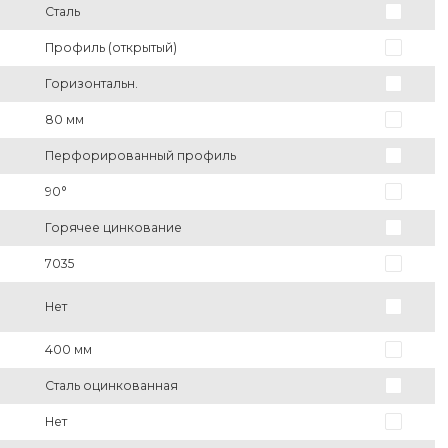
Сталь
Профиль (открытый)
Горизонтальн.
80 мм
Перфорированный профиль
90°
Горячее цинкование
7035
Нет
400 мм
Сталь оцинкованная
Нет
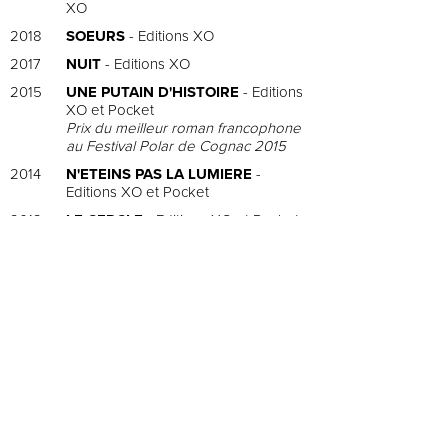
XO
2018
SOEURS
- Editions XO
2017
NUIT
- Editions XO
2015
UNE PUTAIN D'HISTOIRE
- Editions
XO et Pocket
Prix du meilleur roman francophone
au Festival Polar de Cognac 2015
2014
N'ETEINS PAS LA LUMIERE
-
Editions XO et Pocket
2012
LE CERCLE
- Editions XO et Pocket
2011
GLACE
- Editions XO et Pocket
Prix dumeilleur roman francophone
au Festival Polar de Cognac.
Série
2020
UNE PUTAIN D'HISTOIRE
En développement chez Pomme
Production & La Company de la
Seine
2019
PLATE-FORME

## Aim of the task
Count how many lines of the records above contain the string "Cognac", matching case exactly. Reply with the number only.

## Answer to the exercise
2